Available records:
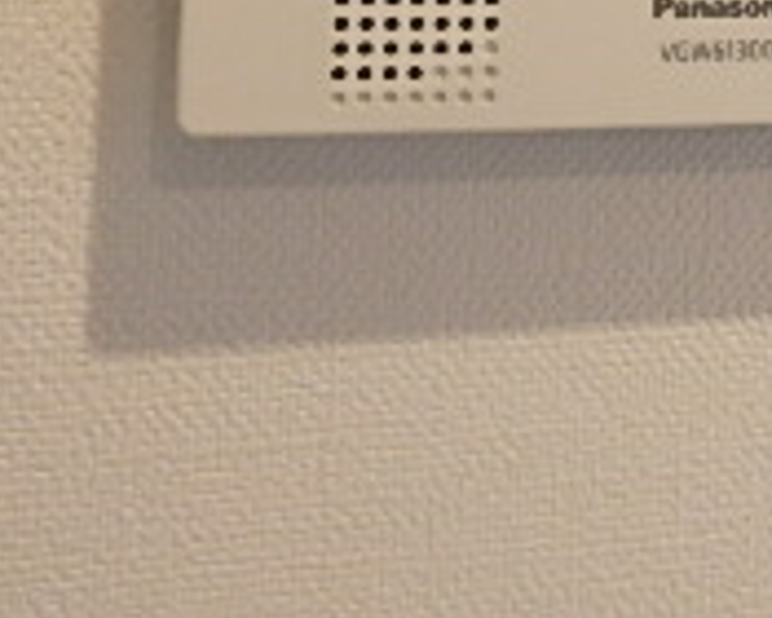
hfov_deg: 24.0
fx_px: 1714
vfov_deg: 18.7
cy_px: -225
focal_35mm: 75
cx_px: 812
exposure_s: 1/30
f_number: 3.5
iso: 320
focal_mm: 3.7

--

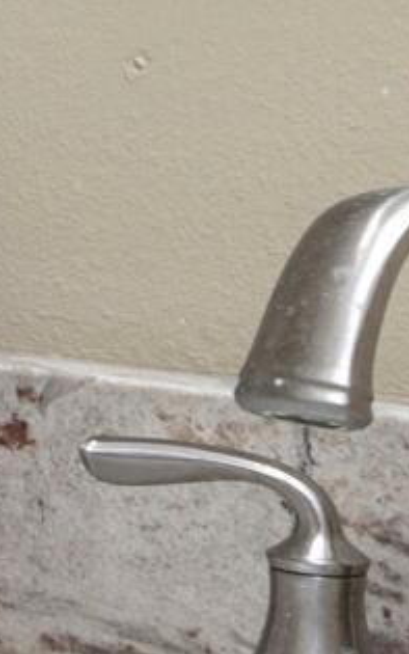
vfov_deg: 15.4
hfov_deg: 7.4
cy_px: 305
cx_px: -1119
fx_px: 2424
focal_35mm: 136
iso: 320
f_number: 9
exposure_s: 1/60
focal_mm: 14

...

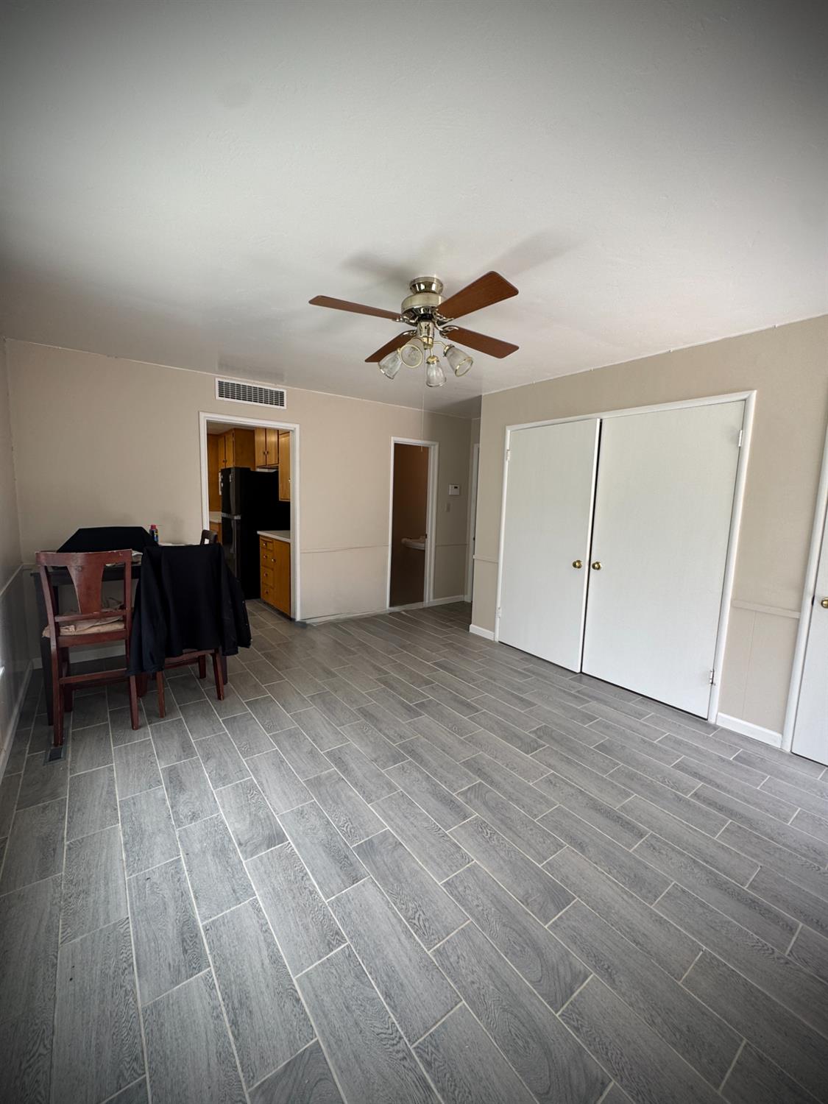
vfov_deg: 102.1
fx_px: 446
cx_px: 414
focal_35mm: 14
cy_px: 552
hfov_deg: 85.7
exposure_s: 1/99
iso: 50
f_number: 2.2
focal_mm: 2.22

Assignment: Output only an exact transcription of the lines above from the one with "hfov_deg: 24.0" up to and including the one with "focal_mm: 3.7".

Output of the exercise:
hfov_deg: 24.0
fx_px: 1714
vfov_deg: 18.7
cy_px: -225
focal_35mm: 75
cx_px: 812
exposure_s: 1/30
f_number: 3.5
iso: 320
focal_mm: 3.7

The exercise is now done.